I glanced down at my own hand to see it holding her glove. I looked up, hoping to find her only a few people behind, but there were so many faces and none of them were hers.
I called her name once, twice as the crowd crushed me towards the other side of the street. It was a blessing because if they hadn’t I’d have stayed in the center of the road, screaming for Miranda as the impatient New York traffic grew tired of my antics and eventually ran me down.

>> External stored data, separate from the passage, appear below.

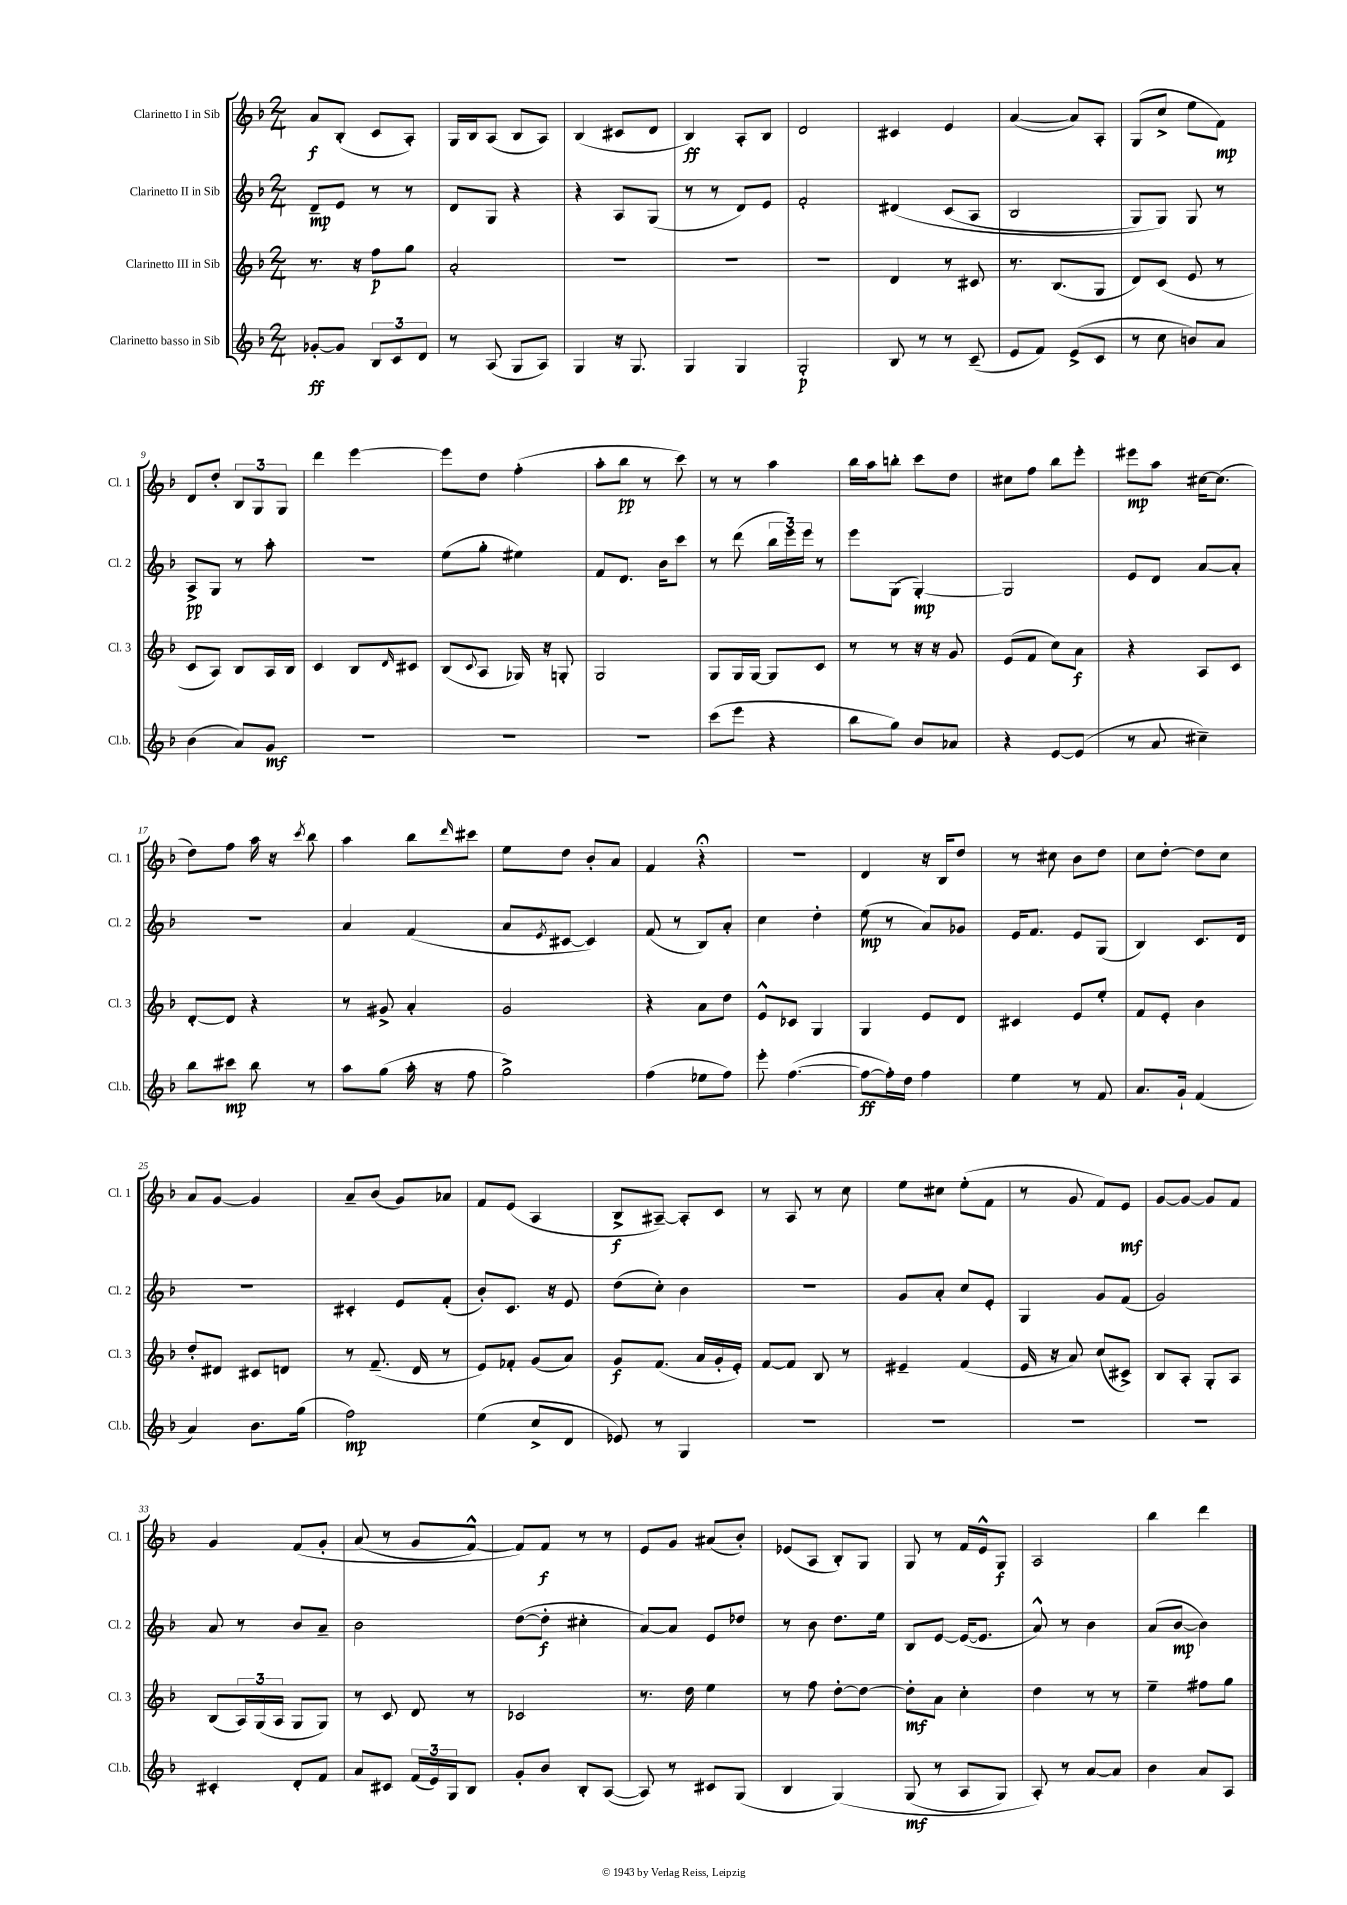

**kern	**dynam	**kern	**dynam	**kern	**dynam	**kern	**dynam
*part4	*part4	*part3	*part3	*part2	*part2	*part1	*part1
*staff4	*staff4	*staff3	*staff3	*staff2	*staff2	*staff1	*staff1
*I"Clarinetto basso in Sib	*	*I"Clarinetto III in Sib	*	*I"Clarinetto II in Sib	*	*I"Clarinetto I in Sib	*
*I'Cl.b.	*	*I'Cl. 3	*	*I'Cl. 2	*	*I'Cl. 1	*
*clefG2	*	*clefG2	*	*clefG2	*	*clefG2	*
*k[b-]	*	*k[b-]	*	*k[b-]	*	*k[b-]	*
*M2/4	*	*M2/4	*	*M2/4	*	*M2/4	*
=1	=1	=1	=1	=1	=1	=1	=1
[8g-X'/L	ff	8.r	.	8d~/L	mp	8a/L	f
8g-/J]	.	.	.	8e/J	.	(8B-'/J	.
.	.	16r	.	.	.	.	.
12B-/L	.	8ff\L	p	8r	.	8c/L	.
12c/	.	.	.	.	.	.	.
.	.	8gg\J	.	8r	.	8A'/J)	.
12d/J	.	.	.	.	.	.	.
=2	=2	=2	=2	=2	=2	=2	=2
8r	.	2a'/	.	8d/L	.	16G/LL	.
.	.	.	.	.	.	16B-/J	.
(8A/	.	.	.	8G/J	.	(8A/J	.
8G/L	.	.	.	4r	.	8B-/L	.
8A/J)	.	.	.	.	.	8A/J)	.
=3	=3	=3	=3	=3	=3	=3	=3
4G/	.	2r	.	4r	.	(4B-/	.
16r	.	.	.	8A/L	.	8c#X/L	.
8.G/	.	.	.	.	.	.	.
.	.	.	.	(8G/J	.	8d/J	.
=4	=4	=4	=4	=4	=4	=4	=4
4G/	.	2r	.	8r	.	4B-/)	ff
.	.	.	.	8r	.	.	.
4G/	.	.	.	8d/L)	.	8A'/L	.
.	.	.	.	8e/J	.	8B-/J	.
=5	=5	=5	=5	=5	=5	=5	=5
2G'/	p	2r	.	2f'/	.	2d/	.
=6	=6	=6	=6	=6	=6	=6	=6
8B-/	.	4d/	.	(4d#X/	.	4c#X/	.
8r	.	.	.	.	.	.	.
8r	.	8r	.	(8c/L	.	4e/	.
(8c~/	.	8c#X/	.	8A/J	.	.	.
=7	=7	=7	=7	=7	=7	=7	=7
8e/L	.	8.r	.	2B-/	.	([4a/	.
8f/J)	.	.	.	.	.	.	.
.	.	(8.B-/L	.	.	.	.	.
(8e^/L	.	.	.	.	.	8a/L])	.
8c/J	.	8G/J	.	.	.	8A'/J	.
=8	=8	=8	=8	=8	=8	=8	=8
8r	.	8d/L)	.	8G/L)	.	(8G/L	.
8cc\	.	(8c/J	.	8G/J)	.	8cc^/J	.
8bn/L)	.	8e/	.	8G/	.	8ee\L	.
8a/J	.	8r	.	8r	.	8f\J)	mp
!!LO:LB:g=z
=9	=9	=9	=9	=9	=9	=9	=9
(4b-\	.	8c/L	.	8A^/L	pp	8d/L	.
.	.	8A/J)	.	8G/J	.	8dd'/J	.
8a/L)	.	8B-/L	.	8r	.	12B-/L	.
.	.	.	.	.	.	12G/	.
8g/J	mf	16A/L	.	8aa'\	.	.	.
.	.	.	.	.	.	12G/J	.
.	.	16B-/JJ	.	.	.	.	.
=10	=10	=10	=10	=10	=10	=10	=10
2r	.	4c/	.	2r	.	4ddd\	.
.	.	8B-/L	.	.	.	[4eee\	.
.	.	16qqd/	.	.	.	.	.
.	.	8c#X/J	.	.	.	.	.
=11	=11	=11	=11	=11	=11	=11	=11
2r	.	(8B-/L	.	(8ee\L	.	8eee\L]	.
.	.	8qqc/	.	.	.	.	.
.	.	8A/J	.	8gg'\J	.	8dd\J	.
.	.	16G-X/)	.	4ee#X\)	.	(4ff'\	.
.	.	16r	.	.	.	.	.
.	.	8Gn'/	.	.	.	.	.
=12	=12	=12	=12	=12	=12	=12	=12
2r	.	2G/	.	8f/L	.	8aa'\L	.
.	.	.	.	8.d/J	.	8bb-\J	pp
.	.	.	.	.	.	8r	.
.	.	.	.	16b-\KL	.	.	.
.	.	.	.	8ccc\J	.	8ccc\)	.
=13	=13	=13	=13	=13	=13	=13	=13
(8ccc\L	.	8G/L	.	8r	.	8r	.
8eee\J	.	16G/L	.	(8ddd\	.	8r	.
.	.	[16G/JJ	.	.	.	.	.
4r	.	8G/L]	.	24bb-\LL	.	4aa\	.
.	.	.	.	24eee\)	.	.	.
.	.	.	.	24eee\JJ	.	.	.
.	.	8c/J	.	8r	.	.	.
=14	=14	=14	=14	=14	=14	=14	=14
8bb-\L	.	8r	.	8eee\L	.	16bb-\LL	.
.	.	.	.	.	.	16aa\J	.
8gg\J)	.	8r	.	(8G\J	.	8bbn'\J	.
8b-/L	.	16r	.	[4G'/)	mp	8ccc\L	.
.	.	16r	.	.	.	.	.
8a-X/J	.	8g/	.	.	.	8dd\J	.
=15	=15	=15	=15	=15	=15	=15	=15
4r	.	(8e/L	.	2G/]	.	8cc#X\L	.
.	.	8f/J	.	.	.	8ff\J	.
[8e/L	.	8cc\L)	.	.	.	8bb-\L	.
(8e/J]	.	8a\J	f	.	.	8eee'\J	.
=16	=16	=16	=16	=16	=16	=16	=16
8r	.	4r	.	8e/L	.	8eee#X\L	mp
8a/	.	.	.	8d/J	.	8aa\J	.
4cc#X~\)	.	8A/L	.	[8a/L	.	[16cc#X\KL	.
.	.	.	.	.	.	(8.cc#\J]	.
.	.	8c/J	.	8a'/J]	.	.	.
!!LO:LB:g=z
=17	=17	=17	=17	=17	=17	=17	=17
8bb-\L	.	[8d'/L	.	2r	.	8dd\L)	.
8ccc#X\J	mp	8d/J]	.	.	.	8ff\J	.
8bb-\	.	4r	.	.	.	16aa\	.
.	.	.	.	.	.	16r	.
.	.	.	.	.	.	8qccc/	.
8r	.	.	.	.	.	8bb-\	.
=18	=18	=18	=18	=18	=18	=18	=18
8aa\L	.	8r	.	4a/	.	4aa\	.
(8gg\J	.	8g#X^/	.	.	.	.	.
16aa'\	.	4a'/	.	(4f/	.	8bb-\L	.
16r	.	.	.	.	.	.	.
.	.	.	.	.	.	16qqddd/	.
8ff\	.	.	.	.	.	8ccc#X\J	.
=19	=19	=19	=19	=19	=19	=19	=19
2gg^\)	.	2g/	.	8a/L	.	8ee\L	.
.	.	.	.	8qe/	.	.	.
.	.	.	.	[8c#X/J	.	8dd\J	.
.	.	.	.	4c#/])	.	8b-'/L	.
.	.	.	.	.	.	8a/J	.
=20	=20	=20	=20	=20	=20	=20	=20
(4ff\	.	4r	.	(8f/	.	4f/	.
.	.	.	.	8r	.	.	.
8ee-X\L	.	8a\L	.	8B-/L)	.	4r;<	.
8ff\J)	.	8dd\J	.	8a'/J	.	.	.
=21	=21	=21	=21	=21	=21	=21	=21
8eee'\	.	8e^^/L	.	4cc\	.	2r	.
([4.ff\	.	8c-X/J	.	.	.	.	.
.	.	4G/	.	4dd'\	.	.	.
=22	=22	=22	=22	=22	=22	=22	=22
8ff\L_	ff	4G/	.	(8ee\	mp	4d/	.
16ff'\L])	.	.	.	8r	.	.	.
16dd\JJ	.	.	.	.	.	.	.
4ff\	.	8e/L	.	8a/L)	.	16r	.
.	.	.	.	.	.	16B-/KL	.
.	.	8d/J	.	8g-X/J	.	8dd/J	.
=23	=23	=23	=23	=23	=23	=23	=23
4ee\	.	4c#X/	.	16e/KL	.	8r	.
.	.	.	.	8.f/J	.	.	.
.	.	.	.	.	.	8cc#X\	.
8r	.	8e/L	.	8e/L	.	8b-\L	.
8f/	.	8ee'/J	.	(8G/J	.	8dd\J	.
=24	=24	=24	=24	=24	=24	=24	=24
8.a/L	.	8f/L	.	4B-/)	.	8cc\L	.
.	.	8e'/J	.	.	.	[8dd'\J	.
16g`/Jk	.	.	.	.	.	.	.
(4f/	.	4b-\	.	8.c/L	.	8dd\L]	.
.	.	.	.	.	.	8cc\J	.
.	.	.	.	16d/Jk	.	.	.
!!LO:LB:g=z
=25	=25	=25	=25	=25	=25	=25	=25
4a/)	.	8dd'/L	.	2r	.	8a/L	.
.	.	8d#X/J	.	.	.	[8g/J	.
8.b-\L	.	8c#X/L	.	.	.	4g/]	.
.	.	8dn/J	.	.	.	.	.
(16gg\Jk	.	.	.	.	.	.	.
=26	=26	=26	=26	=26	=26	=26	=26
2ff\)	mp	8r	.	4c#X'/	.	8a~/L	.
.	.	(8.f~/	.	.	.	(8b-/J	.
.	.	.	.	8e/L	.	8g/L)	.
.	.	16d/	.	.	.	.	.
.	.	8r	.	(8f'/J	.	8a-X/J	.
=27	=27	=27	=27	=27	=27	=27	=27
(4ee\	.	8e/L)	.	8b-'/L)	.	8f/L	.
.	.	8f-X'/J	.	8.c/J	.	(8e/J	.
8cc^/L	.	(8g/L	.	.	.	4A/	.
.	.	.	.	16r	.	.	.
8d/J	.	8a/J)	.	8e/	.	.	.
=28	=28	=28	=28	=28	=28	=28	=28
8e-X/)	.	8g/L	f	(8dd\L	.	8B-^/L	f
8r	.	(8.f/J	.	8cc'\J)	.	[8A#X~/J)	.
4G/	.	.	.	4b-\	.	8A#'/L]	.
.	.	16a/LL	.	.	.	.	.
.	.	16g'/	.	.	.	8c/J	.
.	.	16e'/JJ)	.	.	.	.	.
=29	=29	=29	=29	=29	=29	=29	=29
2r	.	[8f/L	.	2r	.	8r	.
.	.	8f/J]	.	.	.	8A/	.
.	.	8B-/	.	.	.	8r	.
.	.	8r	.	.	.	8cc\	.
=30	=30	=30	=30	=30	=30	=30	=30
2r	.	4e#X~/	.	8g/L	.	8ee\L	.
.	.	.	.	8a'/J	.	8cc#X\J	.
.	.	(4f/	.	8cc/L	.	(8ee'\L	.
.	.	.	.	8e'/J	.	8f\J	.
=31	=31	=31	=31	=31	=31	=31	=31
2r	.	16e/	.	4G/	.	8r	.
.	.	16r	.	.	.	.	.
.	.	8a/)	.	.	.	8g/	.
.	.	(8cc/L	.	8g/L	.	8f/L)	.
.	.	8c#X^/J)	.	(8f/J	.	8e/J	mf
=32	=32	=32	=32	=32	=32	=32	=32
2r	.	8B-/L	.	2g/)	.	[8g/L	.
.	.	8A'/J	.	.	.	8g/J_	.
.	.	8G'/L	.	.	.	8g/L]	.
.	.	8A/J	.	.	.	8f/J	.
!!LO:LB:g=z
=33	=33	=33	=33	=33	=33	=33	=33
4c#X'/	.	(8B-/L	.	8a/	.	4g/	.
.	.	24A/L)	.	8r	.	.	.
.	.	(24G/	.	.	.	.	.
.	.	24A/JJ	.	.	.	.	.
8d'/L	.	8G/L	.	8b-/L	.	(8f/L	.
8f/J	.	8G/J)	.	8a~/J	.	8g'/J	.
=34	=34	=34	=34	=34	=34	=34	=34
8a/L	.	8r	.	2b-\	.	(8a/	.
8c#X/J	.	8c/	.	.	.	8r	.
(24f/LL	.	8d/	.	.	.	8g/L	.
24e/)	.	.	.	.	.	.	.
24G/J	.	.	.	.	.	.	.
8B-/J	.	8r	.	.	.	[8f^^/J)	.
=35	=35	=35	=35	=35	=35	=35	=35
8g'/L	.	2c-X/	.	([8dd\L	.	8f/L])	.
8b-/J	.	.	.	8dd'\J]	f	8f/J	f
8B-'/L	.	.	.	4cc#X'\	.	8r	.
([8A/J	.	.	.	.	.	8r	.
=36	=36	=36	=36	=36	=36	=36	=36
8A/])	.	8.r	.	[8a/L)	.	8e/L	.
8r	.	.	.	8a/J]	.	8g/J	.
.	.	16dd\	.	.	.	.	.
8c#X/L	.	4ee\	.	8e/L	.	(8a#X/L	.
(8G/J	.	.	.	8dd-X/J	.	8b-'/J)	.
=37	=37	=37	=37	=37	=37	=37	=37
4B-/	.	8r	.	8r	.	(8e-X/L	.
.	.	8ff\	.	8b-\	.	8A/J	.
(4G/)	.	[8dd'\L	.	8.dd\L	.	8B-'/L)	.
.	.	8dd\J_	.	.	.	8G/J	.
.	.	.	.	16ee\Jk	.	.	.
=38	=38	=38	=38	=38	=38	=38	=38
(8G/	mf	8dd'\L]	mf	8B-/L	.	8G/	.
8r	.	8a\J	.	[8e/J	.	8r	.
8A/L	.	4cc'\	.	(16e/KL_	.	16f/LL	.
.	.	.	.	8.e/J]	.	16e^^/J	.
8G/J)	.	.	.	.	.	8G/J	f
=39	=39	=39	=39	=39	=39	=39	=39
8A'/)	.	4dd\	.	8a^^/)	.	2A/	.
8r	.	.	.	8r	.	.	.
[8a/L	.	8r	.	4b-\	.	.	.
8a/J]	.	8r	.	.	.	.	.
=40	=40	=40	=40	=40	=40	=40	=40
4b-\	.	4ee~\	.	(8a/L	.	4bb-\	.
.	.	.	.	[8b-/J	mp	.	.
8a/L	.	8ff#X\L	.	4b-\])	.	4ddd\	.
8A/J	.	8gg\J	.	.	.	.	.
==	==	==	==	==	==	==	==
*-	*-	*-	*-	*-	*-	*-	*-
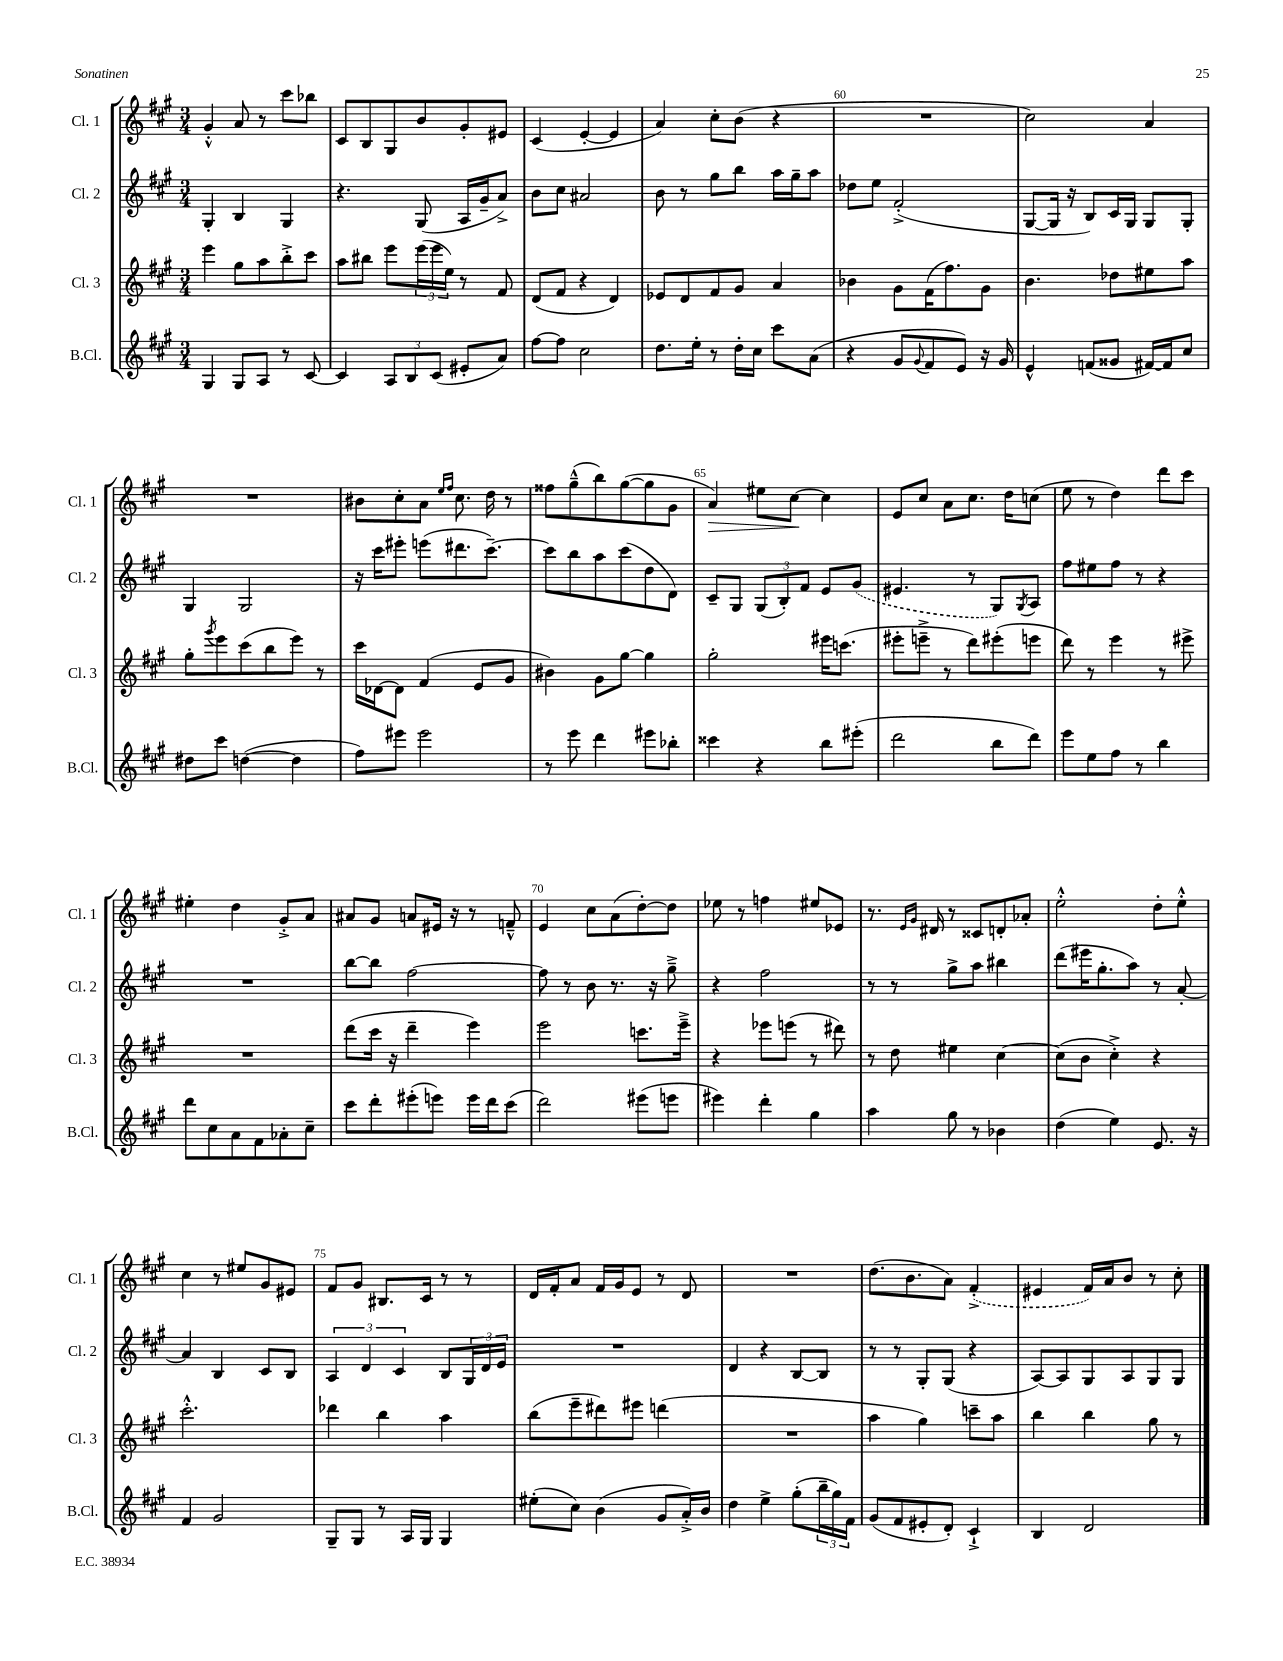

Lunch forgotten, I crossed to where we’d started as soon as the cars allowed. Some part of me had this wild idea that maybe she’d just spotted something in a store window she simply had to have, some sparkling trinket that she wanted and I’d find her there, hands pressed against the glass – one gloved, one not – and when I approached she’d look up, give me that beautiful movie star smile and ask pretty please, Arthur, will you get it for me?
I backtracked all the way to our hotel. She wasn’t at any of the shops.
In our hotel room (where she also wasn’t) I went straight for the phone to call the police. She’d been taken from me, Miranda was missing and I needed help, but it was as I reached for the phone that I realized something.
The jewelry box, the one she had filled with new earrings and necklaces and other baubles just before we’d left – far too many for a few nights in Manhattan, I’d thought vaguely at the time – was gone. A quick peek into the drawer near my side of the bed proved that so was the envelope of emergency cash I’d hidden inside the Gideon bible.
I sat on the edge of the bed. Had a martini been in my hands, I would’ve spilled gin on the floor.
I’m not sure when I actually called the police. I think in a blind moment of rage I’d meant to report her as a thief but when they arrived, neat and stern in their blue uniforms, I found myself telling them that my wife had been taken from me in a crowd. I showed them the glove she’d left behind. I described her in the most clinical of terms; I told them the color of her hair (blonde) and her eyes (blue) and I never mentioned the way she burned from the inside.
Maybe it was easier that way. To tell them she’d been taken. Maybe I was embarrassed. Maybe some part of me still believed it, despite the missing valuables. Maybe in my heart I couldn’t face the fact that the beautiful, bored woman I loved had left me like a fool in the streets of Manhattan, had perhaps been planning to leave from the first moment I showed her our plane tickets to New York.
On my flight back to Nebraska, short $300 and one wife, I could hear her voice in my ears. I’m so bored, she’d said. I’m so godawfully bored.
I made myself a promise then. I wasn’t going to let her destroy me. I wasn’t going to let her be right. I wasn’t going to be boring anymore.